**Document segment:**
Wrote George Vecsey in the New York Times in 2001, The ancient stadium, where Bjorn Borg and the Beatles played — although not at the same time — is just a crumbling backdrop at the west end of the private club…Most of the old sports places get knocked down by the wrecking ball half an hour after the last fan totters out. In New York, people of a certain age get a knot in their stomach when they approach the buildings where the Polo Grounds, Ebbets Field and the previous Madison Square Garden once hunkered. The dingy old places were intimate in ways the new palaces are not. People in Chicago, Boston and New York must know how lucky they are to still be able to watch the Cubs, the Red Sox and the Yankees in their historic ballparks, despite the lack of amenities. …Forest Hills is a repository of the soul of tennis.”
Interested parties that wish to help try and prevent the sale of the stadium can participate in an urgent letter-writing campaign, which is now under way. Fans can write a letter supporting official landmark status for the stadium to Chair Tierney of the Landmarks Preservation Commission.

**Data extract:**
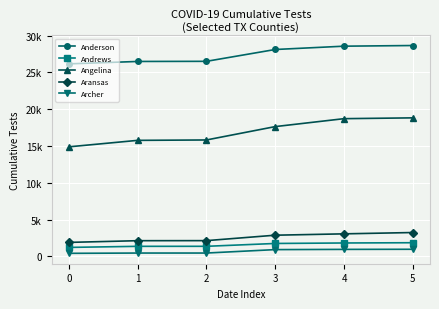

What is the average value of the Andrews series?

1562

**Exercise tasks:**
1. Answer the following from the passage on the Forest Hills stadium:
(a) Who wrote about the stadium in the New York Times in 2001?
(b) Which three baseball teams are named as still playing in their historic ballparks?
(c) To whom can fans write a letter supporting official landmark status for the stadium?
2. Pick up the passage on the Forest Hills stadium after its final sentence and continue it with one further paragraph.
The data that precede this point are not required for what follows.

**Your written answers:**
1.
(a) George Vecsey.
(b) The Cubs, the Red Sox and the Yankees.
(c) Chair Tierney of the Landmarks Preservation Commission.

2.
Many people feel that it is unfair that the board of directors of the West Side Tennis Club are alone responsible for making decision to destroy or preserve the tennis stadium while the greater public (for whom the stadium was conceived for) is being excluded. If restored and adaptively reused for concerts and smaller tennis matches, it would enhance the appeal of the Forest Hills neighborhood and preserve the historic iconic venue. Green “historic” space is rare in New York and city land-marking would preserve the historic Forest Hills Tennis Stadium, Clubhouse, grounds and interiors for future generations to cherish and increase the chances of funding for repairs.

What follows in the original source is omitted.